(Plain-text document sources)
⟨
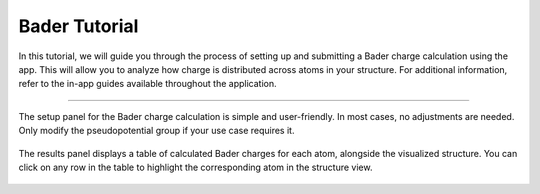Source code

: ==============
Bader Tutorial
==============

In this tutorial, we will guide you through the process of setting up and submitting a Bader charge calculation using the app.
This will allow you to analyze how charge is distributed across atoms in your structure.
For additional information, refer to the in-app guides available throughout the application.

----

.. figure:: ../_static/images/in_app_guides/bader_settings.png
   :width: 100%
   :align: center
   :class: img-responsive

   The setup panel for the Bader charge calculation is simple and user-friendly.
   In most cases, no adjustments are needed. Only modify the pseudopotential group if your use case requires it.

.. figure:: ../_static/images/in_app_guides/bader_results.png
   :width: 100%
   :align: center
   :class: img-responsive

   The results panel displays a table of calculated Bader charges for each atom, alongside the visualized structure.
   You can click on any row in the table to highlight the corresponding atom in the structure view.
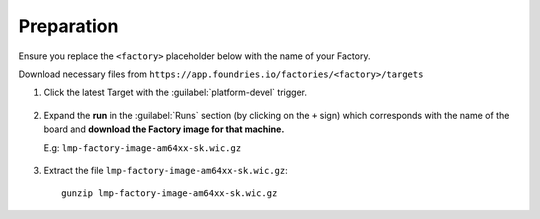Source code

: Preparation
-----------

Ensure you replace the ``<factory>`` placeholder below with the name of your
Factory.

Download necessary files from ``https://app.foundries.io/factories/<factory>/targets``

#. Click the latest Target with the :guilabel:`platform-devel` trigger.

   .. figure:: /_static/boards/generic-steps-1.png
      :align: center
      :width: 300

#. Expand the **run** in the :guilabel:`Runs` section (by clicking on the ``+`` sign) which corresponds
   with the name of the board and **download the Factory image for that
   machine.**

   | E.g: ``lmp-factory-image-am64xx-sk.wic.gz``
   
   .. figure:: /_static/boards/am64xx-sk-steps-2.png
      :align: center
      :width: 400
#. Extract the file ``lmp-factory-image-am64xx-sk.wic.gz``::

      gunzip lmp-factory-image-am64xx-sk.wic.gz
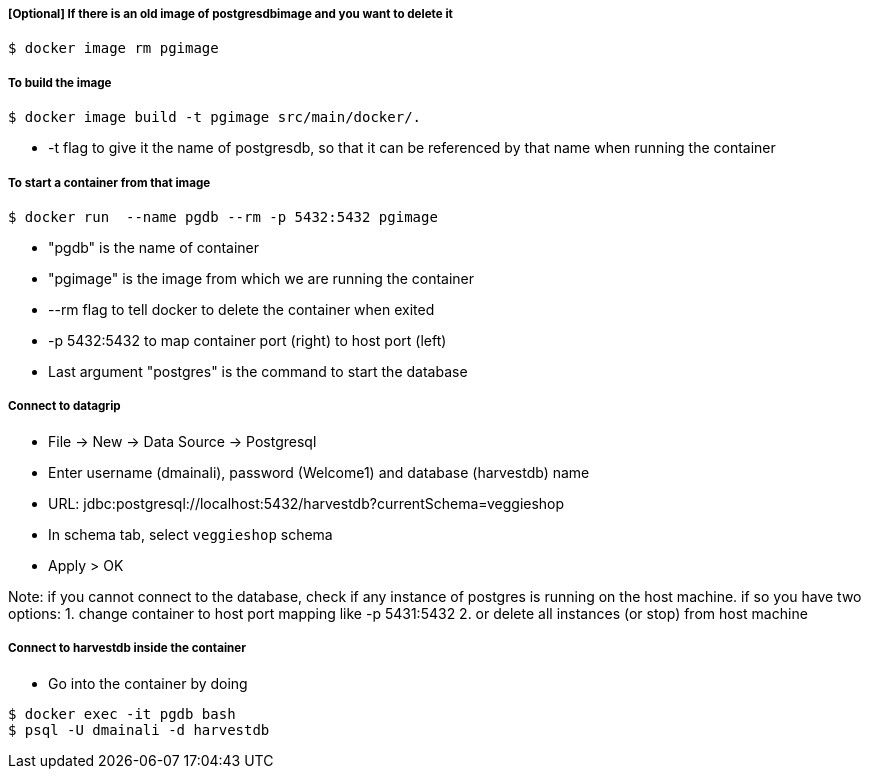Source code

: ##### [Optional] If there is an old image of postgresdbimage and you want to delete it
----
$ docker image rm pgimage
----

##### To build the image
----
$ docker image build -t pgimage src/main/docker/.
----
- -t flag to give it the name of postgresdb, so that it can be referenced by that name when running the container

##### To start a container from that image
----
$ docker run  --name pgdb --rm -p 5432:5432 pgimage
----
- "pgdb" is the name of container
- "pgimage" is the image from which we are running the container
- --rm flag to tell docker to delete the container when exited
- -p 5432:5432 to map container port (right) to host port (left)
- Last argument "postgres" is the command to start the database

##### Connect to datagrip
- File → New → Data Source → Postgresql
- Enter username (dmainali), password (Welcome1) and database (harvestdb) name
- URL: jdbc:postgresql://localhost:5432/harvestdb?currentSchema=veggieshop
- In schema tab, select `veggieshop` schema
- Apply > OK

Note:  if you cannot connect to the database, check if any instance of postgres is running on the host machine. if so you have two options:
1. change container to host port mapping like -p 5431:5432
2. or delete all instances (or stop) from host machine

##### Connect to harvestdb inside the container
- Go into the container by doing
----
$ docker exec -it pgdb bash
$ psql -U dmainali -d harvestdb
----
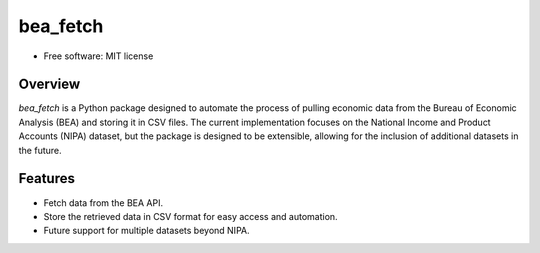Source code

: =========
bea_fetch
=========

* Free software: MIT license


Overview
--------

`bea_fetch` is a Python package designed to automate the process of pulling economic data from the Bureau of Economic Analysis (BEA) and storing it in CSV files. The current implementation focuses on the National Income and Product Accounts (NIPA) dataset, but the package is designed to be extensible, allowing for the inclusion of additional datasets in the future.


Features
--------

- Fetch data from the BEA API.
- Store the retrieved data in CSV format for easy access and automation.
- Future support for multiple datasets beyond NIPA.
⟩
⟨
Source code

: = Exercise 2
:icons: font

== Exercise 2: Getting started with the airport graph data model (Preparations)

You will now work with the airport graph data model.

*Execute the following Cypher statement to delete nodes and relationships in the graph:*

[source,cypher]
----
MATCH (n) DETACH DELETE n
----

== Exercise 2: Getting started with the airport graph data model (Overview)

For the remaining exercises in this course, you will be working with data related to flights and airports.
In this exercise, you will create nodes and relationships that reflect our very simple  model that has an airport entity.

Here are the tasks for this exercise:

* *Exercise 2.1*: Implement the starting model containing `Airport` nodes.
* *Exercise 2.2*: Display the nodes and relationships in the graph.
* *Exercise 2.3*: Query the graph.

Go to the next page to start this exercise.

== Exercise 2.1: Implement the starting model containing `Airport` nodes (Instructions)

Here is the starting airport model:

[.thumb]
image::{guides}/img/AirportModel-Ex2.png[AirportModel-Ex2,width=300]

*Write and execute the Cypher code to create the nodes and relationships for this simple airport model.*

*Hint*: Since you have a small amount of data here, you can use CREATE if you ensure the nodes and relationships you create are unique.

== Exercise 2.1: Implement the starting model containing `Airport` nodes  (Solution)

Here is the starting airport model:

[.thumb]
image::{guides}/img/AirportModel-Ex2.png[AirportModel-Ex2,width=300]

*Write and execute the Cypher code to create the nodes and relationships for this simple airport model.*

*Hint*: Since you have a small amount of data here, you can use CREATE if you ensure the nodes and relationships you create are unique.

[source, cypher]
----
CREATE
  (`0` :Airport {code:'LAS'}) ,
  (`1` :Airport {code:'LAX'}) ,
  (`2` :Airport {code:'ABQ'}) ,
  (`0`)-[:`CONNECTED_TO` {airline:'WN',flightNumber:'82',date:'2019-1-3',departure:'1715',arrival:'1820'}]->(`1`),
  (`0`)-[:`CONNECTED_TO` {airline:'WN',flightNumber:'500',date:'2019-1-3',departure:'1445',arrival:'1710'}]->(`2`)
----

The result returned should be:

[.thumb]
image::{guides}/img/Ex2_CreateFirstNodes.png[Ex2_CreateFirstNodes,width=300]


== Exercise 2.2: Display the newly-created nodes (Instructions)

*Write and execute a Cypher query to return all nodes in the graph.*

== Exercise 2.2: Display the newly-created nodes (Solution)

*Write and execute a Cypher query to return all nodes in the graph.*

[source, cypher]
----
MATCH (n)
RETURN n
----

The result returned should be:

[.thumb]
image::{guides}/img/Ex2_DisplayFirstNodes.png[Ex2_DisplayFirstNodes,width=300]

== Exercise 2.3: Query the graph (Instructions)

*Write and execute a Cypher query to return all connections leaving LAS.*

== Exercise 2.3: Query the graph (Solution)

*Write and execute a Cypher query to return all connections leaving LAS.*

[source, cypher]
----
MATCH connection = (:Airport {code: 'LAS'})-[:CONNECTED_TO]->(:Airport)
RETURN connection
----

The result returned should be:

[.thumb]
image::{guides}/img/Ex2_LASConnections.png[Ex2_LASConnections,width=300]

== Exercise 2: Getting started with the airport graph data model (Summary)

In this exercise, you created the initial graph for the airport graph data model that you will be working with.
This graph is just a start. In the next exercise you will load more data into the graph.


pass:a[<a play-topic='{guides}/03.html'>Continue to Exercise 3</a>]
⟩
⟨
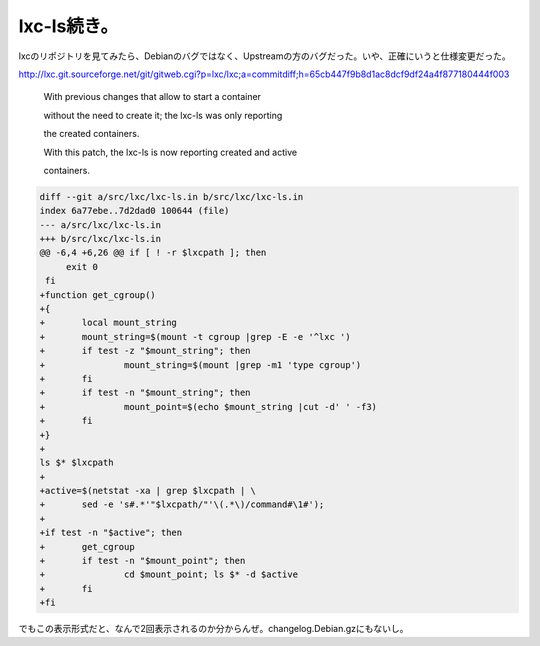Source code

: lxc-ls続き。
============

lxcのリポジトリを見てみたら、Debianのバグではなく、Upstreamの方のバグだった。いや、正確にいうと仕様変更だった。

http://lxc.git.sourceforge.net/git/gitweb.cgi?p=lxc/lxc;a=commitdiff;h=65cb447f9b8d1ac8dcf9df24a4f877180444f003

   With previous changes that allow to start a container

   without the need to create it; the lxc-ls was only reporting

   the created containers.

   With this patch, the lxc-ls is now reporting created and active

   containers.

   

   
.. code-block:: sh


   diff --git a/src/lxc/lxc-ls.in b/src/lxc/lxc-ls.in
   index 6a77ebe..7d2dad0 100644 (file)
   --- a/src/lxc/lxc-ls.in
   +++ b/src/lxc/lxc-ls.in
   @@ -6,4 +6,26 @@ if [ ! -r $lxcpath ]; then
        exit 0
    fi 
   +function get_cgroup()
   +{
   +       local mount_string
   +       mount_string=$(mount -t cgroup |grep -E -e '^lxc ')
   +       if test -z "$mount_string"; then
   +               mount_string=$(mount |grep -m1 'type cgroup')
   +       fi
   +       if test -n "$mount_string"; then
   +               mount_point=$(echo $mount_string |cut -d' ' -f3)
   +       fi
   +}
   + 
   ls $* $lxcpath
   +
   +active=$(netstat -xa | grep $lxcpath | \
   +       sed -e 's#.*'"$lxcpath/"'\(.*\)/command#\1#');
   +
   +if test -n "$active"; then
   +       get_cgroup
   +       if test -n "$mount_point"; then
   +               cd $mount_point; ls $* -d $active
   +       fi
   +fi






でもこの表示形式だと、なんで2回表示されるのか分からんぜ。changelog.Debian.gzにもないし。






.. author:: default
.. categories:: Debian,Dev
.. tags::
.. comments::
⟩
◆ **What to produce**: Among the records above, repeat exactly the line with "- File → New → Data Source → Postgresql", the line with "- Apply > OK", and every line in between, and only those.

◆ **Solution**:
- File → New → Data Source → Postgresql
- Enter username (dmainali), password (Welcome1) and database (harvestdb) name
- URL: jdbc:postgresql://localhost:5432/harvestdb?currentSchema=veggieshop
- In schema tab, select `veggieshop` schema
- Apply > OK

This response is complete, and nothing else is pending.